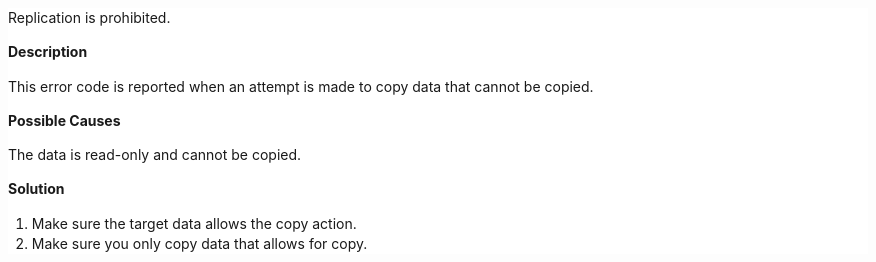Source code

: Replication is prohibited.

**Description**

This error code is reported when an attempt is made to copy data that cannot be copied.

**Possible Causes**

The data is read-only and cannot be copied.

**Solution**

1. Make sure the target data allows the copy action.
2. Make sure you only copy data that allows for copy.
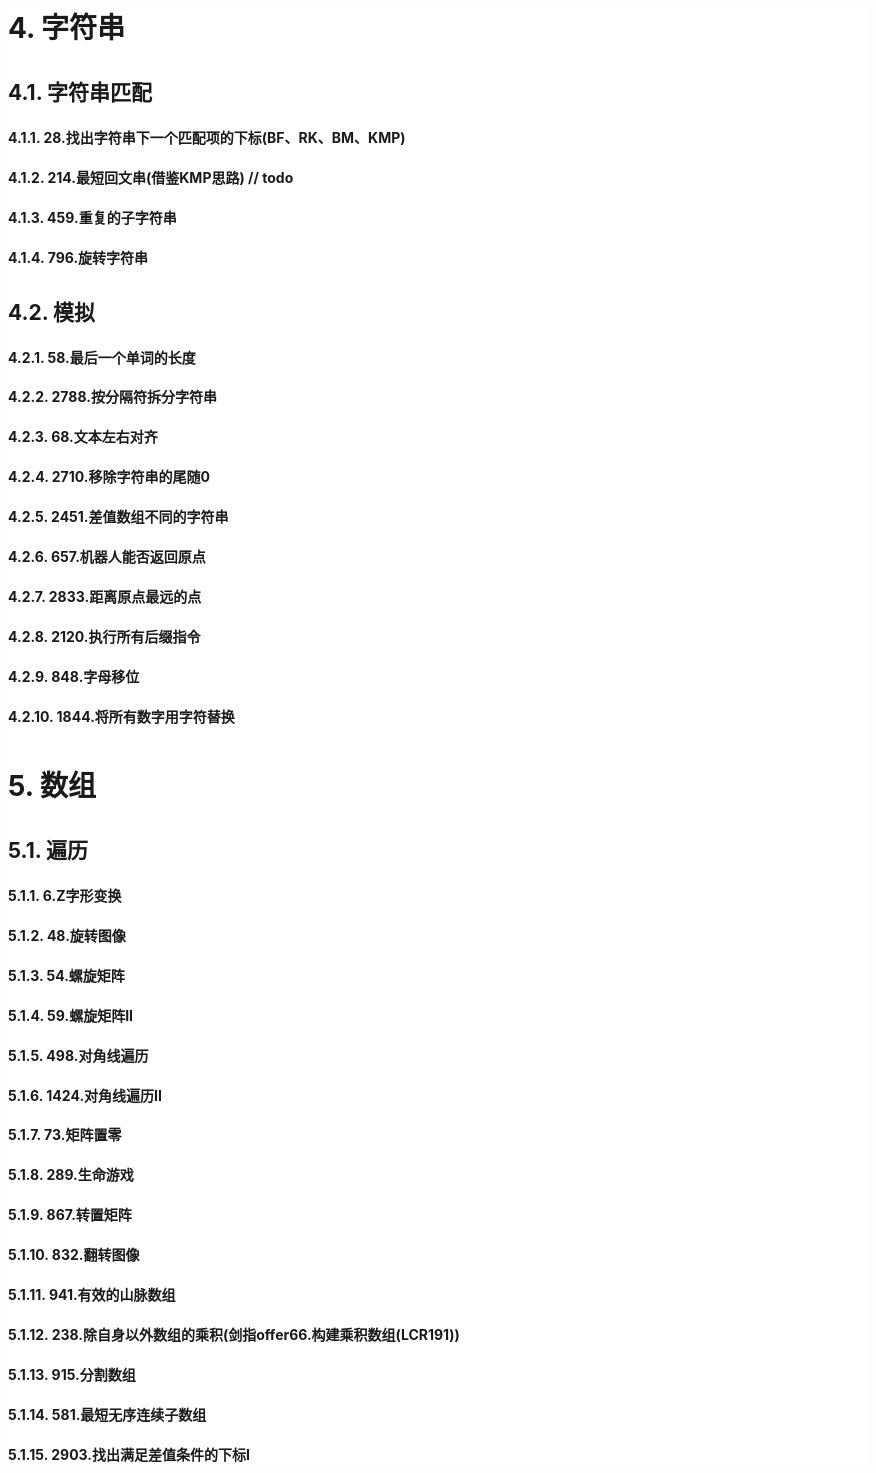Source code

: 

# 4. 字符串
## 4.1. 字符串匹配
#### 4.1.1. 28.找出字符串下一个匹配项的下标(BF、RK、BM、KMP)
#### 4.1.2. 214.最短回文串(借鉴KMP思路) // todo
#### 4.1.3. 459.重复的子字符串
#### 4.1.4. 796.旋转字符串

## 4.2. 模拟
#### 4.2.1. 58.最后一个单词的长度
#### 4.2.2. 2788.按分隔符拆分字符串
#### 4.2.3. 68.文本左右对齐
#### 4.2.4. 2710.移除字符串的尾随0
#### 4.2.5. 2451.差值数组不同的字符串
#### 4.2.6. 657.机器人能否返回原点
#### 4.2.7. 2833.距离原点最远的点
#### 4.2.8. 2120.执行所有后缀指令
#### 4.2.9. 848.字母移位
#### 4.2.10. 1844.将所有数字用字符替换



# 5. 数组
## 5.1. 遍历
#### 5.1.1. 6.Z字形变换
#### 5.1.2. 48.旋转图像
#### 5.1.3. 54.螺旋矩阵
#### 5.1.4. 59.螺旋矩阵II
#### 5.1.5. 498.对角线遍历
#### 5.1.6. 1424.对角线遍历II
#### 5.1.7. 73.矩阵置零
#### 5.1.8. 289.生命游戏
#### 5.1.9. 867.转置矩阵
#### 5.1.10. 832.翻转图像
#### 5.1.11. 941.有效的山脉数组
#### 5.1.12. 238.除自身以外数组的乘积(剑指offer66.构建乘积数组(LCR191))
#### 5.1.13. 915.分割数组
#### 5.1.14. 581.最短无序连续子数组
#### 5.1.15. 2903.找出满足差值条件的下标I
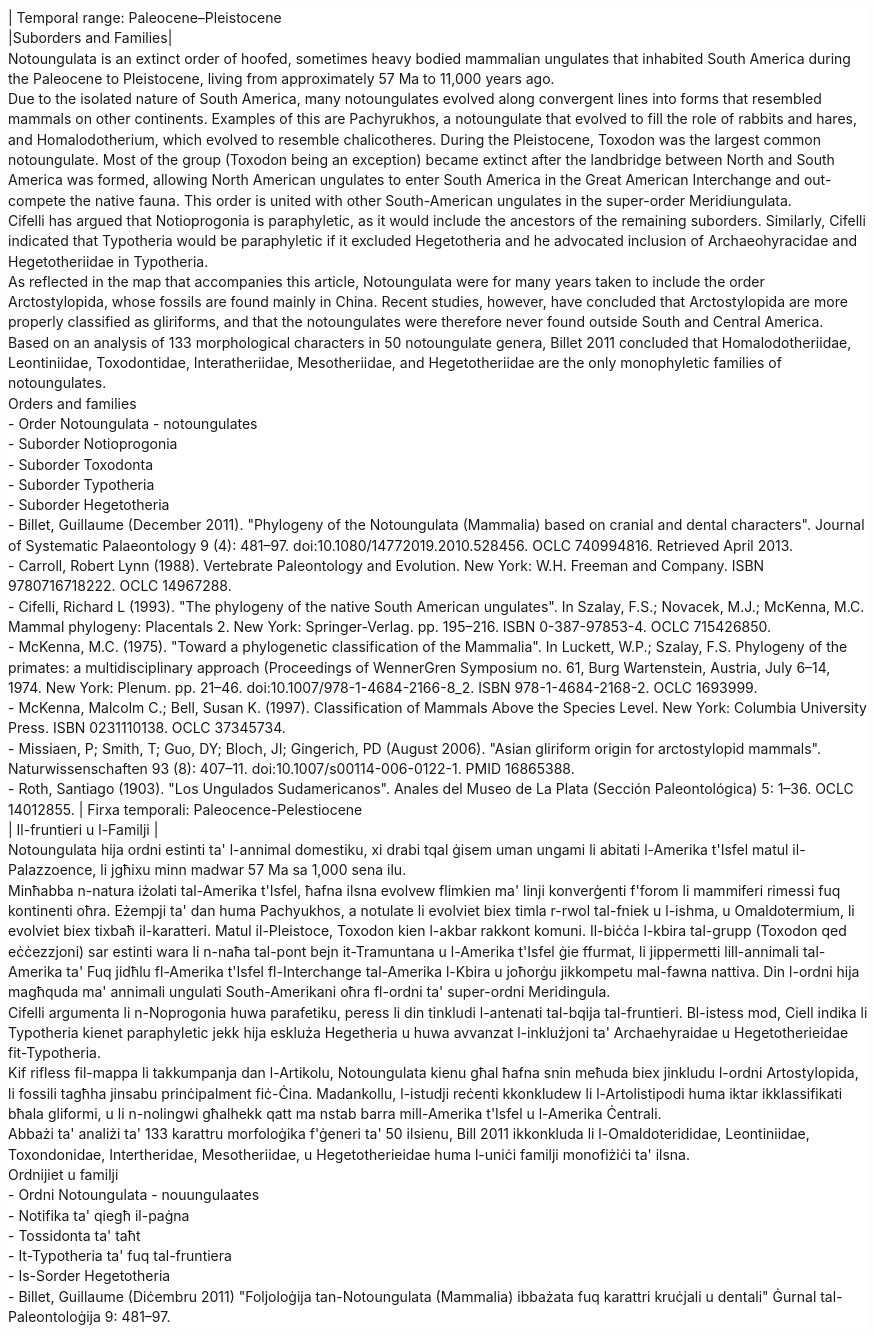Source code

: | Temporal range: Paleocene–Pleistocene<br/>&#124;Suborders and Families&#124;<br/>Notoungulata is an extinct order of hoofed, sometimes heavy bodied mammalian ungulates that inhabited South America during the Paleocene to Pleistocene, living from approximately 57 Ma to 11,000 years ago.<br/>Due to the isolated nature of South America, many notoungulates evolved along convergent lines into forms that resembled mammals on other continents. Examples of this are Pachyrukhos, a notoungulate that evolved to fill the role of rabbits and hares, and Homalodotherium, which evolved to resemble chalicotheres. During the Pleistocene, Toxodon was the largest common notoungulate. Most of the group (Toxodon being an exception) became extinct after the landbridge between North and South America was formed, allowing North American ungulates to enter South America in the Great American Interchange and out-compete the native fauna. This order is united with other South-American ungulates in the super-order Meridiungulata.<br/>Cifelli has argued that Notioprogonia is paraphyletic, as it would include the ancestors of the remaining suborders. Similarly, Cifelli indicated that Typotheria would be paraphyletic if it excluded Hegetotheria and he advocated inclusion of Archaeohyracidae and Hegetotheriidae in Typotheria.<br/>As reflected in the map that accompanies this article, Notoungulata were for many years taken to include the order Arctostylopida, whose fossils are found mainly in China. Recent studies, however, have concluded that Arctostylopida are more properly classified as gliriforms, and that the notoungulates were therefore never found outside South and Central America.<br/>Based on an analysis of 133 morphological characters in 50 notoungulate genera, Billet 2011 concluded that Homalodotheriidae, Leontiniidae, Toxodontidae, Interatheriidae, Mesotheriidae, and Hegetotheriidae are the only monophyletic families of notoungulates.<br/>Orders and families<br/>- Order Notoungulata - notoungulates<br/>- Suborder Notioprogonia<br/>- Suborder Toxodonta<br/>- Suborder Typotheria<br/>- Suborder Hegetotheria<br/>- Billet, Guillaume (December 2011). "Phylogeny of the Notoungulata (Mammalia) based on cranial and dental characters". Journal of Systematic Palaeontology 9 (4): 481–97. doi:10.1080/14772019.2010.528456. OCLC 740994816. Retrieved April 2013.<br/>- Carroll, Robert Lynn (1988). Vertebrate Paleontology and Evolution. New York: W.H. Freeman and Company. ISBN 9780716718222. OCLC 14967288.<br/>- Cifelli, Richard L (1993). "The phylogeny of the native South American ungulates". In Szalay, F.S.; Novacek, M.J.; McKenna, M.C. Mammal phylogeny: Placentals 2. New York: Springer-Verlag. pp. 195–216. ISBN 0-387-97853-4. OCLC 715426850.<br/>- McKenna, M.C. (1975). "Toward a phylogenetic classification of the Mammalia". In Luckett, W.P.; Szalay, F.S. Phylogeny of the primates: a multidisciplinary approach (Proceedings of WennerGren Symposium no. 61, Burg Wartenstein, Austria, July 6–14, 1974. New York: Plenum. pp. 21–46. doi:10.1007/978-1-4684-2166-8_2. ISBN 978-1-4684-2168-2. OCLC 1693999.<br/>- McKenna, Malcolm C.; Bell, Susan K. (1997). Classification of Mammals Above the Species Level. New York: Columbia University Press. ISBN 0231110138. OCLC 37345734.<br/>- Missiaen, P; Smith, T; Guo, DY; Bloch, JI; Gingerich, PD (August 2006). "Asian gliriform origin for arctostylopid mammals". Naturwissenschaften 93 (8): 407–11. doi:10.1007/s00114-006-0122-1. PMID 16865388.<br/>- Roth, Santiago (1903). "Los Ungulados Sudamericanos". Anales del Museo de La Plata (Sección Paleontológica) 5: 1–36. OCLC 14012855. | Firxa temporali: Paleocence-Pelestiocene<br/>&#124; Il-fruntieri u l-Familji &#124;<br/>Notoungulata hija ordni estinti ta' l-annimal domestiku, xi drabi tqal ġisem uman ungami li abitati l-Amerika t'Isfel matul il-Palazzoence, li jgħixu minn madwar 57 Ma sa 1,000 sena ilu.<br/>Minħabba n-natura iżolati tal-Amerika t'Isfel, ħafna ilsna evolvew flimkien ma' linji konverġenti f'forom li mammiferi rimessi fuq kontinenti oħra. Eżempji ta' dan huma Pachyukhos, a notulate li evolviet biex timla r-rwol tal-fniek u l-ishma, u Omaldotermium, li evolviet biex tixbaħ il-karatteri. Matul il-Pleistoce, Toxodon kien l-akbar rakkont komuni. Il-biċċa l-kbira tal-grupp (Toxodon qed eċċezzjoni) sar estinti wara li n-naħa tal-pont bejn it-Tramuntana u l-Amerika t'Isfel ġie ffurmat, li jippermetti lill-annimali tal-Amerika ta' Fuq jidħlu fl-Amerika t'Isfel fl-Interchange tal-Amerika l-Kbira u joħorġu jikkompetu mal-fawna nattiva. Din l-ordni hija magħquda ma' annimali ungulati South-Amerikani oħra fl-ordni ta' super-ordni Meridingula.<br/>Cifelli argumenta li n-Noprogonia huwa parafetiku, peress li din tinkludi l-antenati tal-bqija tal-fruntieri. Bl-istess mod, Ciell indika li Typotheria kienet paraphyletic jekk hija eskluża Hegetheria u huwa avvanzat l-inklużjoni ta' Archaehyraidae u Hegetotherieidae fit-Typotheria.<br/>Kif rifless fil-mappa li takkumpanja dan l-Artikolu, Notoungulata kienu għal ħafna snin meħuda biex jinkludu l-ordni Artostylopida, li fossili tagħha jinsabu prinċipalment fiċ-Ċina. Madankollu, l-istudji reċenti kkonkludew li l-Artolistipodi huma iktar ikklassifikati bħala gliformi, u li n-nolingwi għalhekk qatt ma nstab barra mill-Amerika t'Isfel u l-Amerika Ċentrali.<br/>Abbażi ta' analiżi ta' 133 karattru morfoloġika f'ġeneri ta' 50 ilsienu, Bill 2011 ikkonkluda li l-Omaldoterididae, Leontiniidae, Toxondonidae, Intertheridae, Mesotheriidae, u Hegetotherieidae huma l-uniċi familji monofiżiċi ta' ilsna.<br/>Ordnijiet u familji<br/>- Ordni Notoungulata - nouungulaates<br/>- Notifika ta' qiegħ il-paġna<br/>- Tossidonta ta' taħt<br/>- It-Typotheria ta' fuq tal-fruntiera<br/>- Is-Sorder Hegetotheria<br/>- Billet, Guillaume (Diċembru 2011) "Foljoloġija tan-Notoungulata (Mammalia) ibbażata fuq karattri kruċjali u dentali" Ġurnal tal-Paleontoloġija 9: 481–97.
━━━
Rewrite the entries from the line with "Replication is prohibited." up to and including the line with "#### 4.2.10. 1844.将所有数字用字符替换", replacing "copy" with "duplicate" and keeping everything else the same. Leave the pictures out of your answer.

RESULT OF THE EXERCISE:
: Replication is prohibited.

**Description**

This error code is reported when an attempt is made to duplicate data that cannot be copied.

**Possible Causes**

The data is read-only and cannot be copied.

**Solution**

1. Make sure the target data allows the duplicate action.
2. Make sure you only duplicate data that allows for duplicate.
Source code

: 

# 4. 字符串
## 4.1. 字符串匹配
#### 4.1.1. 28.找出字符串下一个匹配项的下标(BF、RK、BM、KMP)
#### 4.1.2. 214.最短回文串(借鉴KMP思路) // todo
#### 4.1.3. 459.重复的子字符串
#### 4.1.4. 796.旋转字符串

## 4.2. 模拟
#### 4.2.1. 58.最后一个单词的长度
#### 4.2.2. 2788.按分隔符拆分字符串
#### 4.2.3. 68.文本左右对齐
#### 4.2.4. 2710.移除字符串的尾随0
#### 4.2.5. 2451.差值数组不同的字符串
#### 4.2.6. 657.机器人能否返回原点
#### 4.2.7. 2833.距离原点最远的点
#### 4.2.8. 2120.执行所有后缀指令
#### 4.2.9. 848.字母移位
#### 4.2.10. 1844.将所有数字用字符替换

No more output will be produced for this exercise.